(Input material)

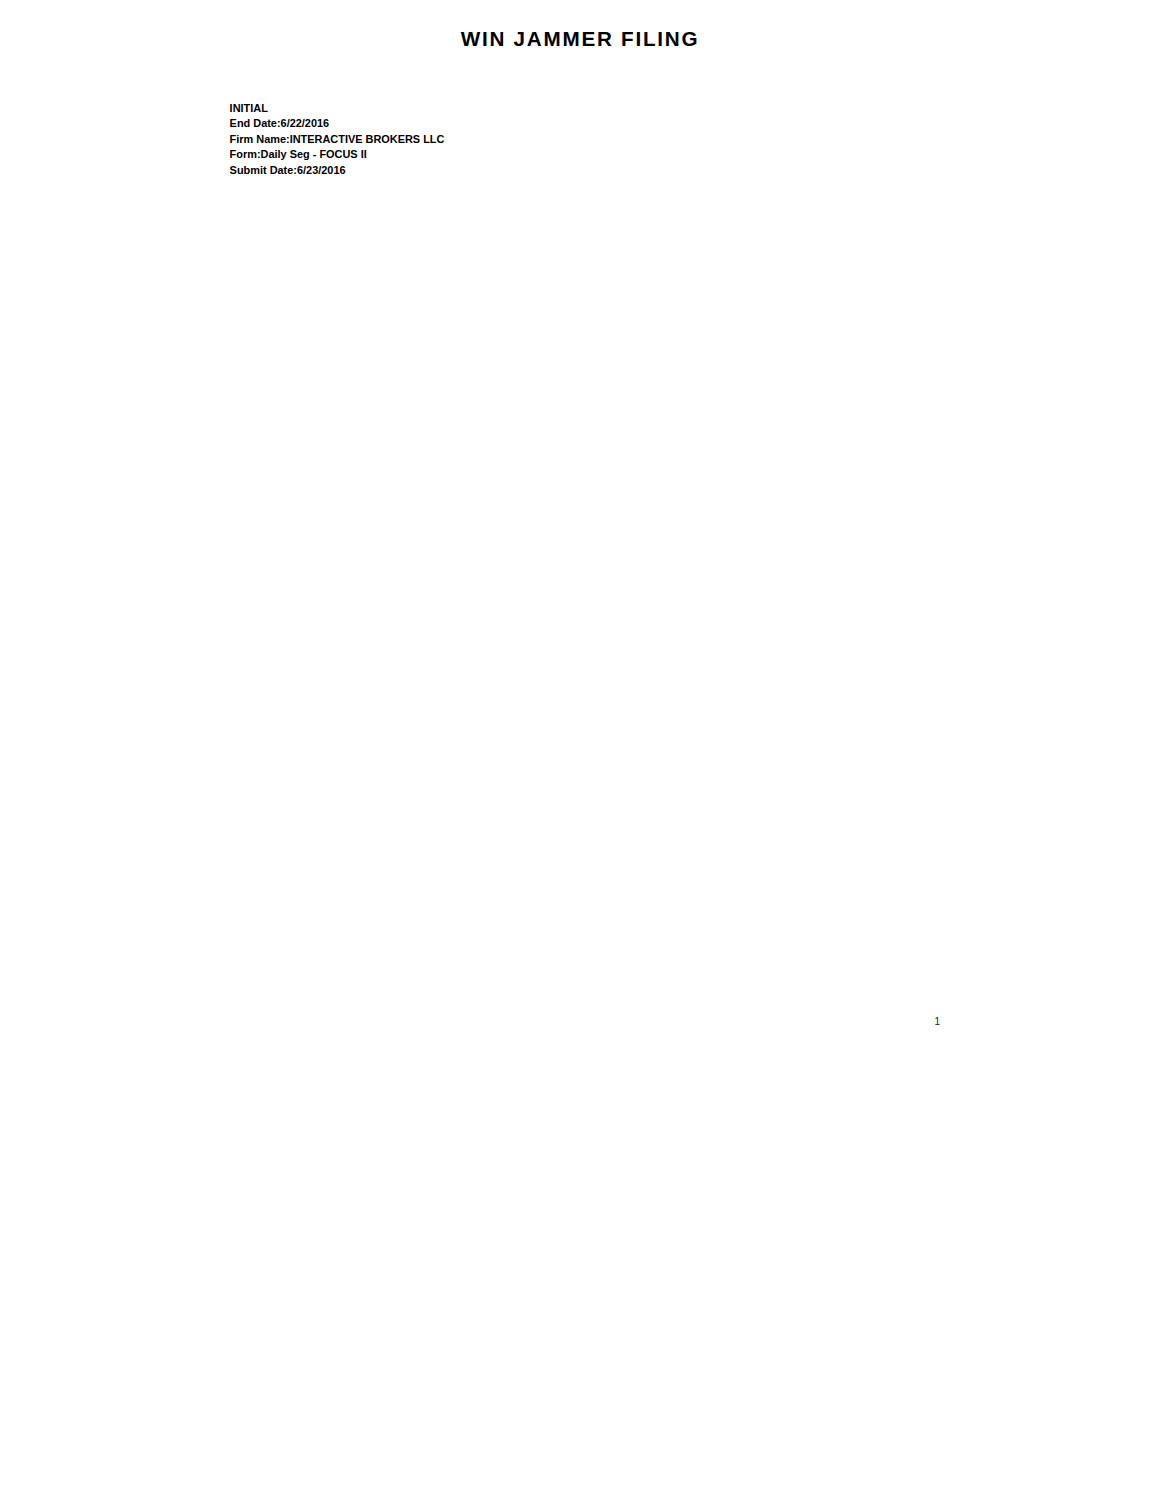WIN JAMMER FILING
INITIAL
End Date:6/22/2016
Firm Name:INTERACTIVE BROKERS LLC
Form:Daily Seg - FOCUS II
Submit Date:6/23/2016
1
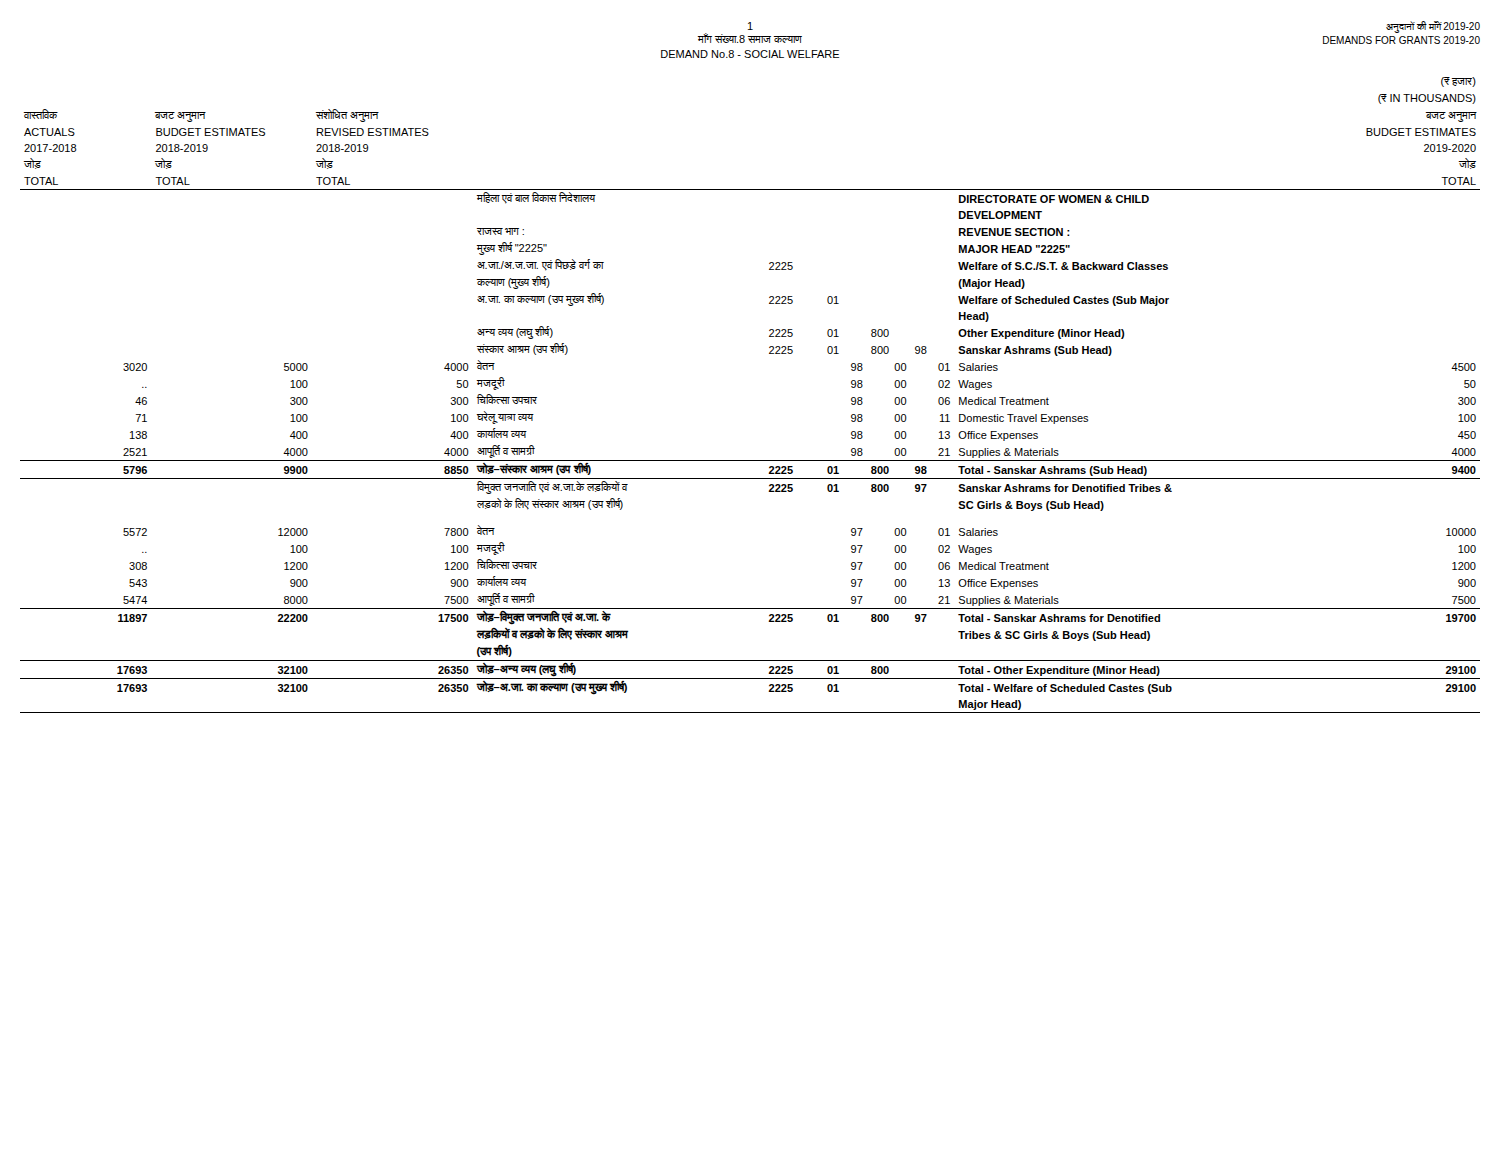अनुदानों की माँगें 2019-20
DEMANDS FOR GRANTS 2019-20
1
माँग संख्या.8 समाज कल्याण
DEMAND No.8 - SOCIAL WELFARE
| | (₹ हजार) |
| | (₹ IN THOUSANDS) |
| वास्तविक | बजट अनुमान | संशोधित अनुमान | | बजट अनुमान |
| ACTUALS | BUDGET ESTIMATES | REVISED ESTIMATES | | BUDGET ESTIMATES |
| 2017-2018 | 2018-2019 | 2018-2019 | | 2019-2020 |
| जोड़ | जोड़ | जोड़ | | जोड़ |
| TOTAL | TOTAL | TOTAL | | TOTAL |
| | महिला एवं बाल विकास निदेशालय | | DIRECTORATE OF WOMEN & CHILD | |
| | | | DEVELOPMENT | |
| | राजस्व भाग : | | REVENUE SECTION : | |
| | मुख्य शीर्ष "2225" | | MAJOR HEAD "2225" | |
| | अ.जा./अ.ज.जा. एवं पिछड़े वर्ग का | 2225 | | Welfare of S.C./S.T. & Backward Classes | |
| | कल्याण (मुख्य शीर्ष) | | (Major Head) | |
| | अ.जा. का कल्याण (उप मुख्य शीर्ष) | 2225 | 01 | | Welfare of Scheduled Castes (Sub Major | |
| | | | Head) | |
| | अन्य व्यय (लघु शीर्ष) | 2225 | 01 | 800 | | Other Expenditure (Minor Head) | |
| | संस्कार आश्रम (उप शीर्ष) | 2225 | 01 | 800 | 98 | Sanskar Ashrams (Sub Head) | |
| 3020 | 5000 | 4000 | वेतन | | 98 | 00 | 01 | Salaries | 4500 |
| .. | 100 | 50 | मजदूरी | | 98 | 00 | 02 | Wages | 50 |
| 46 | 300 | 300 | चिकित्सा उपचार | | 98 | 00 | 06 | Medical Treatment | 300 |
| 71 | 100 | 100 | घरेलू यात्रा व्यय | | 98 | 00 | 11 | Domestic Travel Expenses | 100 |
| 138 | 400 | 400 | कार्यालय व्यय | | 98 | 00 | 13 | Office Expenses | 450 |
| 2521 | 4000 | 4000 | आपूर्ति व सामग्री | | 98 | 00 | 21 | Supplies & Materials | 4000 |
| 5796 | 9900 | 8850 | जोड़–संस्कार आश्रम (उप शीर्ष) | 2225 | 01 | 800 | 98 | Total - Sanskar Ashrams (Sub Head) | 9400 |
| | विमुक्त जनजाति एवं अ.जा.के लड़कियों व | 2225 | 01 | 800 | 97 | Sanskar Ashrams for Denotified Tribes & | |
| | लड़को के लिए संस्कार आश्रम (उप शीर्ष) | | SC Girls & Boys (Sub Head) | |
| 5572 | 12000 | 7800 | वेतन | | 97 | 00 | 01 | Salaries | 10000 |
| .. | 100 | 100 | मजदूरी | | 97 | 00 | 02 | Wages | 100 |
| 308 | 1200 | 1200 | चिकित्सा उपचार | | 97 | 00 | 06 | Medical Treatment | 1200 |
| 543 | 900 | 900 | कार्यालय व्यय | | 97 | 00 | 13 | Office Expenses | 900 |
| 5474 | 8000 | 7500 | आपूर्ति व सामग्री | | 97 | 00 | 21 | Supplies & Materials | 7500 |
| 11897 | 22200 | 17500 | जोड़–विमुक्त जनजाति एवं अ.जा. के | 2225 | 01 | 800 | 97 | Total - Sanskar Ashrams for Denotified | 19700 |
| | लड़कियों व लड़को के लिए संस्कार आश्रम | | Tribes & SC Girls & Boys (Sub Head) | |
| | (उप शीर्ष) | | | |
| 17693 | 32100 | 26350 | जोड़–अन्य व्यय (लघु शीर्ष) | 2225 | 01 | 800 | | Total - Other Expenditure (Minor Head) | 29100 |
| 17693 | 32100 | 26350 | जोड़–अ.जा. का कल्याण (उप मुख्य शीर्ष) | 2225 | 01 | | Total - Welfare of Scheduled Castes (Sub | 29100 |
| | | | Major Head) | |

(End Input material)

Taking the listing above as the source, transcribe only the lines starting at the line with "Head) | 9400 |" and going through the line with "Expenses | 900 |", unaltered and with both ends included.

| 5796 | 9900 | 8850 | जोड़–संस्कार आश्रम (उप शीर्ष) | 2225 | 01 | 800 | 98 | Total - Sanskar Ashrams (Sub Head) | 9400 |
| | विमुक्त जनजाति एवं अ.जा.के लड़कियों व | 2225 | 01 | 800 | 97 | Sanskar Ashrams for Denotified Tribes & | |
| | लड़को के लिए संस्कार आश्रम (उप शीर्ष) | | SC Girls & Boys (Sub Head) | |
| 5572 | 12000 | 7800 | वेतन | | 97 | 00 | 01 | Salaries | 10000 |
| .. | 100 | 100 | मजदूरी | | 97 | 00 | 02 | Wages | 100 |
| 308 | 1200 | 1200 | चिकित्सा उपचार | | 97 | 00 | 06 | Medical Treatment | 1200 |
| 543 | 900 | 900 | कार्यालय व्यय | | 97 | 00 | 13 | Office Expenses | 900 |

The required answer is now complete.